Thank you for your positive feedback and for raising the score to 6. We greatly appreciate your thorough review and the time you've taken to consider our supplementary materials and explanations.
We noticed that while you mentioned raising the score to 6 in your comments, this update is not yet reflected in the official review. Would you kindly update the score in the official review as well? This will ensure that your revised assessment is accurately recorded for the paper evaluation process.
Thank you once again for your valuable input and for your attention to this matter.
We thank the reviewers for their detailed feedback and reviews!

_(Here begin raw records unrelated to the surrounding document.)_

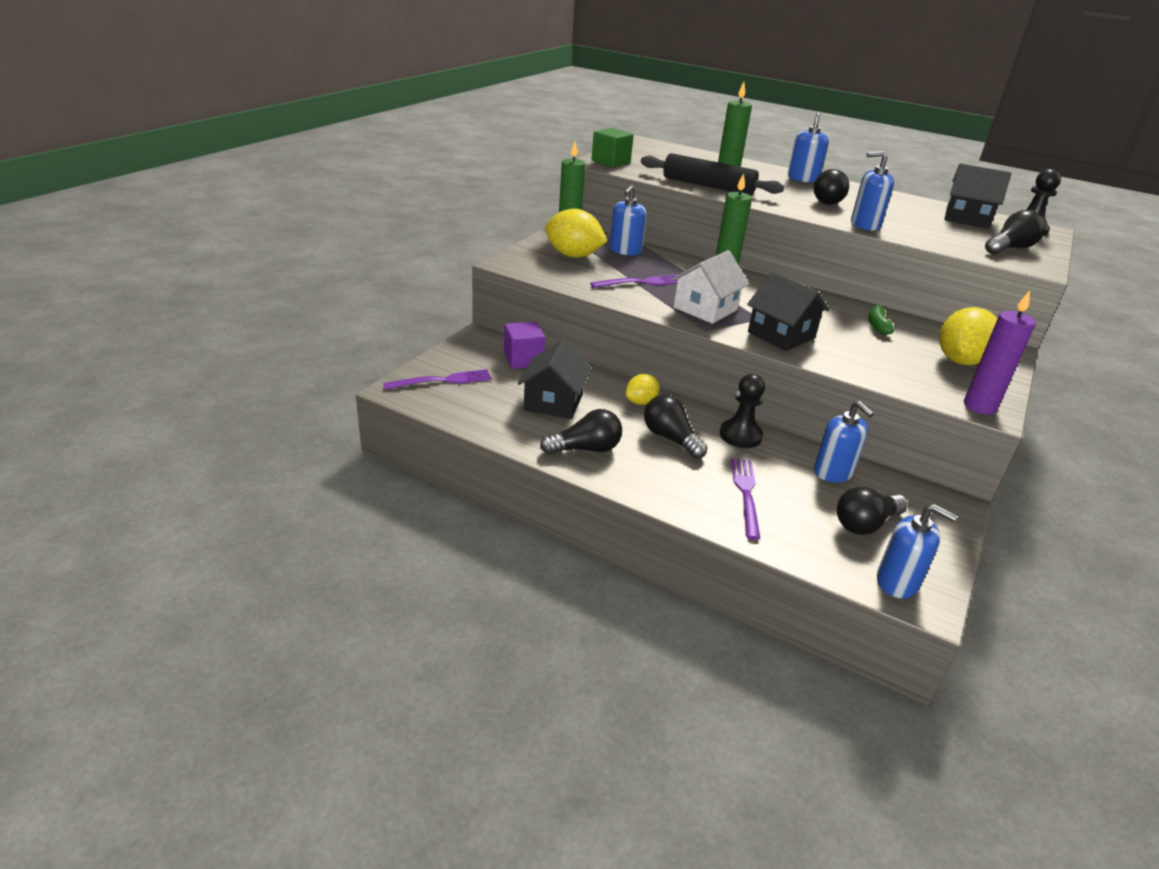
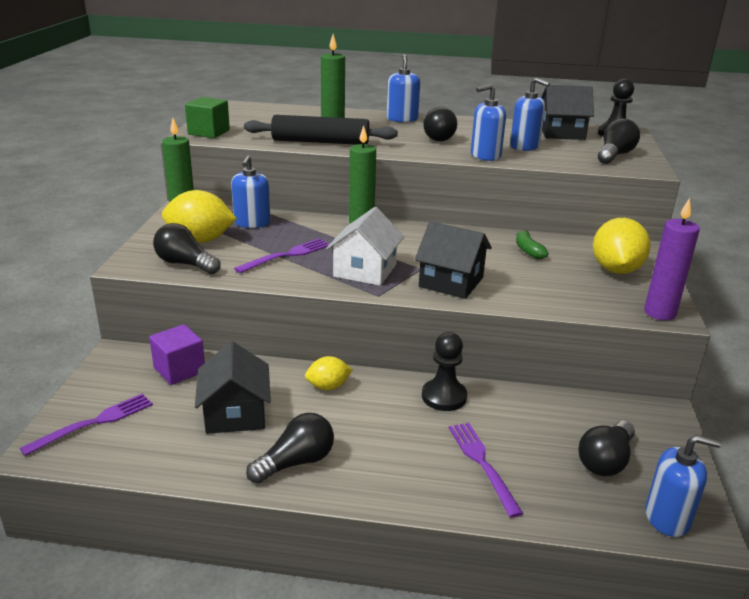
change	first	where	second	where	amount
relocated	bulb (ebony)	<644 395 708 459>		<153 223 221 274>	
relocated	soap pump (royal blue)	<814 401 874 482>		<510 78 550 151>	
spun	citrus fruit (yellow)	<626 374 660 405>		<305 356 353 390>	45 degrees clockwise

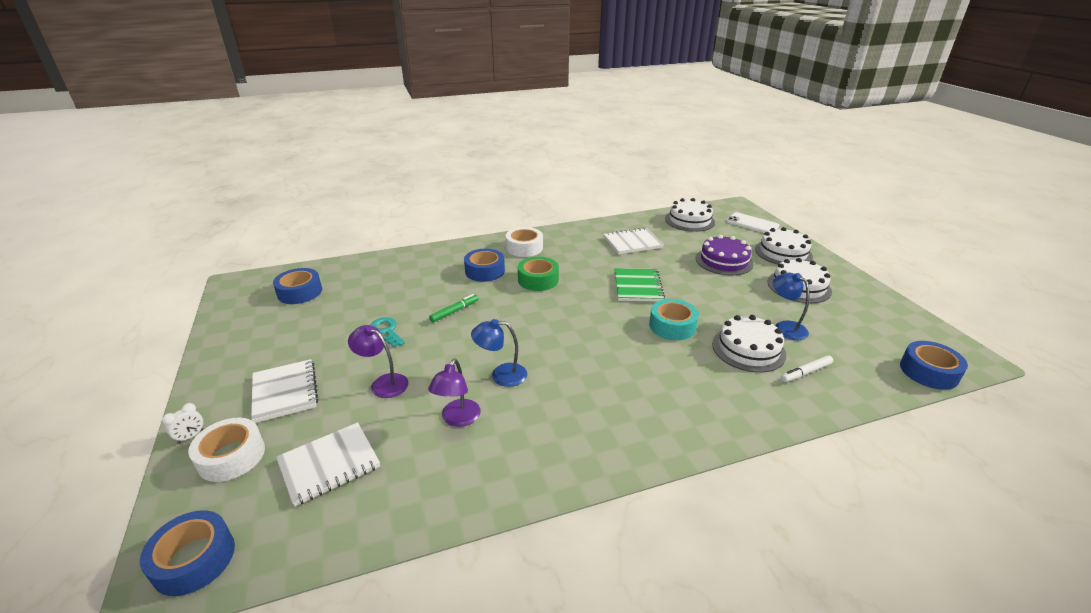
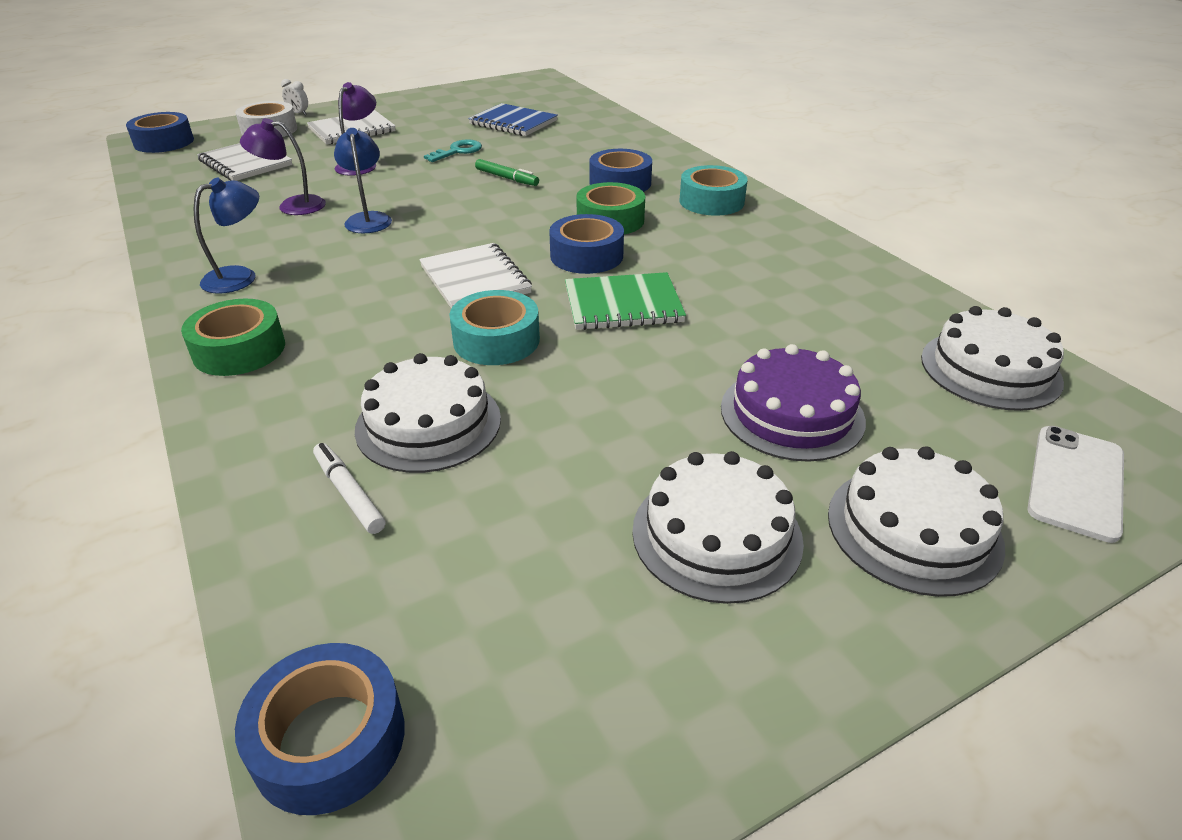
change	first	where	second	where	amount
appeared			tape (green)	<181 299 285 376>	
appeared			notepad (royal blue)	<468 103 558 136>	
relocated	tape (royal blue)	<273 268 322 304>		<549 214 624 274>	
relocated	notepad (pure white)	<603 227 664 254>		<419 243 532 308>	
relocated	lamp (royal blue)	<773 273 810 340>		<194 178 259 294>	
colour	tape (pure white)	<506 227 543 257>	tape (turquoise)	<680 165 748 216>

We are glad that all the reviewers had a positive assessment of our work and we believe that addressing the reviewers’ feedback in this rebuttal period has made the paper stronger.

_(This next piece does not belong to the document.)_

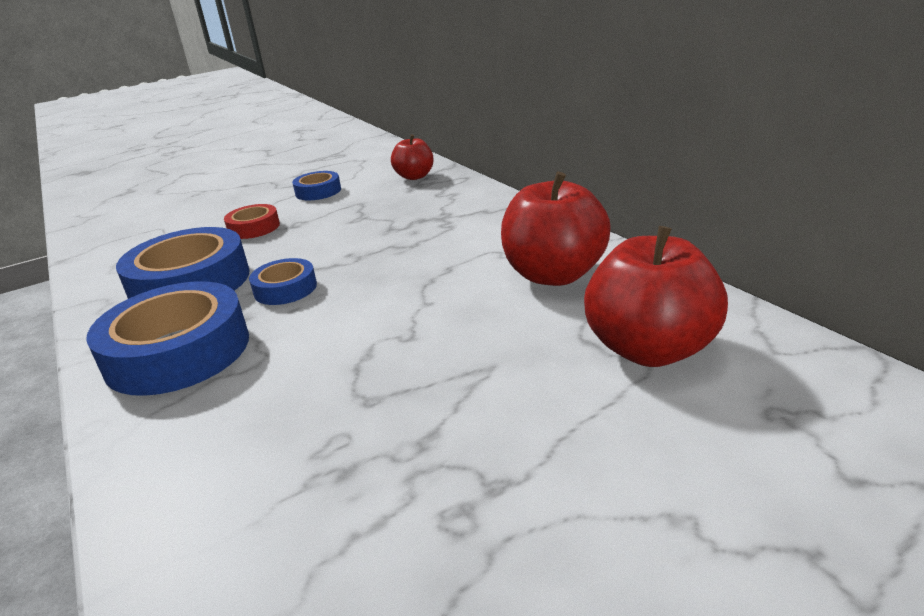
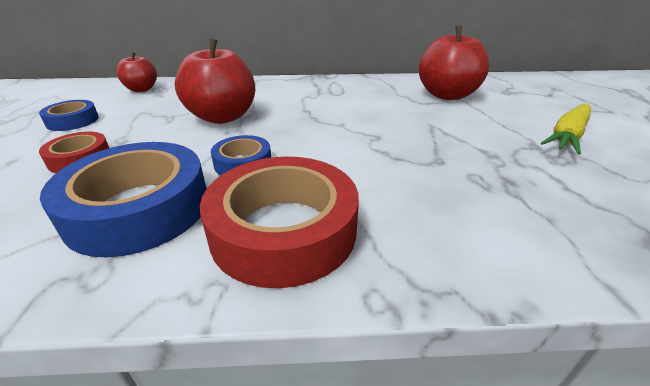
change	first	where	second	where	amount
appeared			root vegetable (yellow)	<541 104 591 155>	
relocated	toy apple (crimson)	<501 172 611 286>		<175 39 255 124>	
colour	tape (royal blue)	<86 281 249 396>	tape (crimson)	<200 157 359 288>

We have added several new empirical results in the rebuttal period (please see attached 1-page PDF), which include experiments highlighting the efficacy of RISE on two coding benchmarks (MBPP and CoNaLa), comparisons of RISE and parallel sampling for 10 turns (double the number of turns in the original paper); comparisons against simply imitating filtered data; weak-to-strong generalization; and experiments towards understanding why self-improvement with RISE is possible. We also made several clarifications pertaining to the MDP structure, scale of our experiments, clarifications regarding figures, baselines, and reward functions, and we appreciate the suggestions for related work. We will update the final version of the paper to include these clarifications and explanations.

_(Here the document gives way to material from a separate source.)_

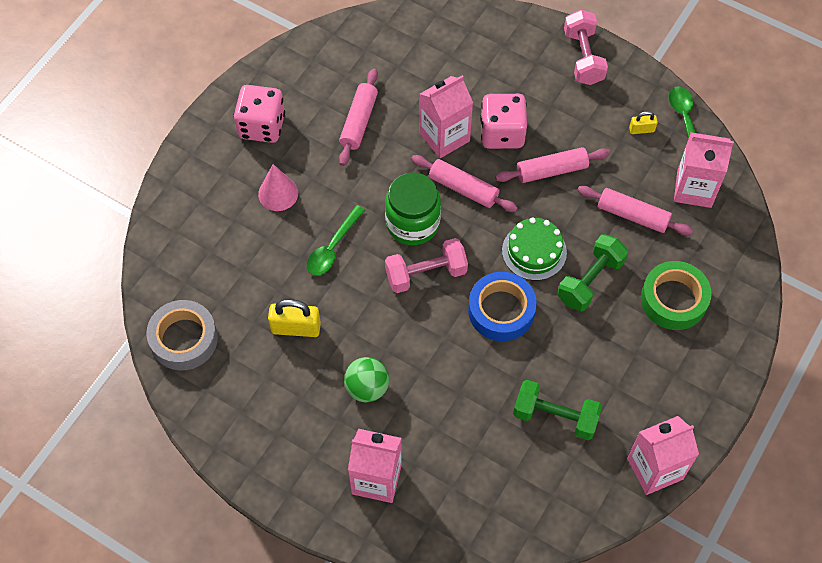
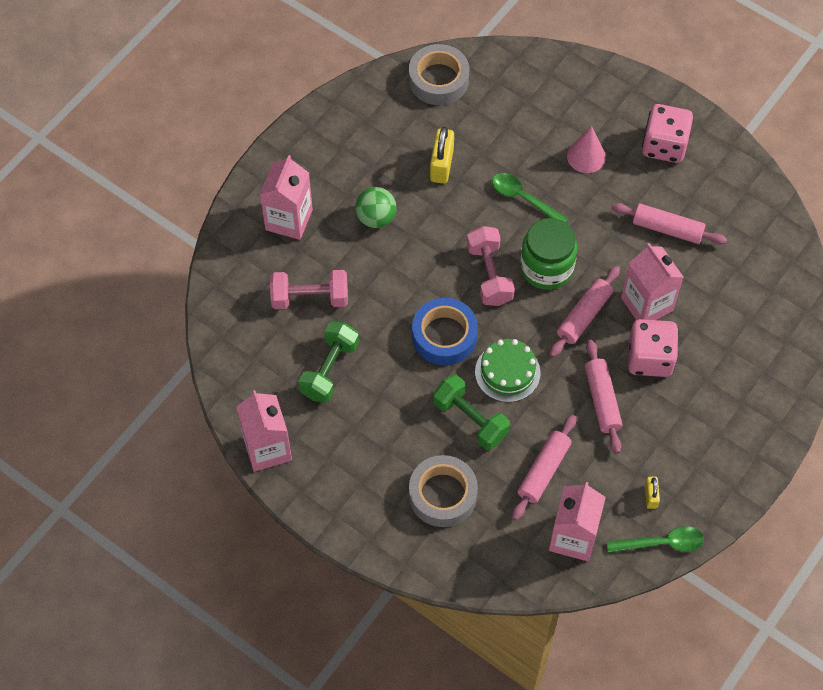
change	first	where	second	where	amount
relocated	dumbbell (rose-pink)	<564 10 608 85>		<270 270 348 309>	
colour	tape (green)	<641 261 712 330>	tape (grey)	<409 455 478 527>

In this global response, we summarize these experiments along with the reviewer they are intended towards, and the main results that we show in the 1-page PDF. We look forward to the discussion!
-
Table 1 (Reviewer yTdP): The performance of RISE with Llama-2-7B over 10 turns on GSM8K
-
Table 2 (Reviewer BtCg) Out-of-distribution prompt generalization for RISE
-
Table 3 (Reviewer spvE, BtCg)The performance of RISE on MBPP and CoNaLa.
-
Table 4 (Reviewer spvE): RISE vs. single-turn SFT (successful / unsuccessful data)
-
Tabel 5 (Reviewer spvE): Weak-to-strong generalization for RISE on GSM8K
-
Table 6 (Reviewer spvE): The percentage of improvement by RISE on GSM8K
-
Figure1 (Reviewer yTdP, BtCg): Negative log-likelihood (NLL) of the optimal response given a prompt over training.
Dear Reviewers,
Apologies for bothering you! Since we are getting close to the end of the discussion period (less than two days remaining), we would be grateful and would sincerely appreciate if you could respond to our rebuttal including several new results on more turns, code generation domains, and understanding experiments to validate why self-improvement is possible (please see above), leaving us enough time to address any remaining questions.
Best, Authors
The discussion period is almost over, so both authors and reviewers please respond to any unaddressed questions. Reviewers, be sure that you have all of the information you need from the authors, since after the 13th, they won't be able to respond.
While the reviewers initially had some concerns around implementation details and the focus on math and reasoning benchmarks, the authors managed to clarify things significantly and even added an additional result which broaden the overall scope of the work.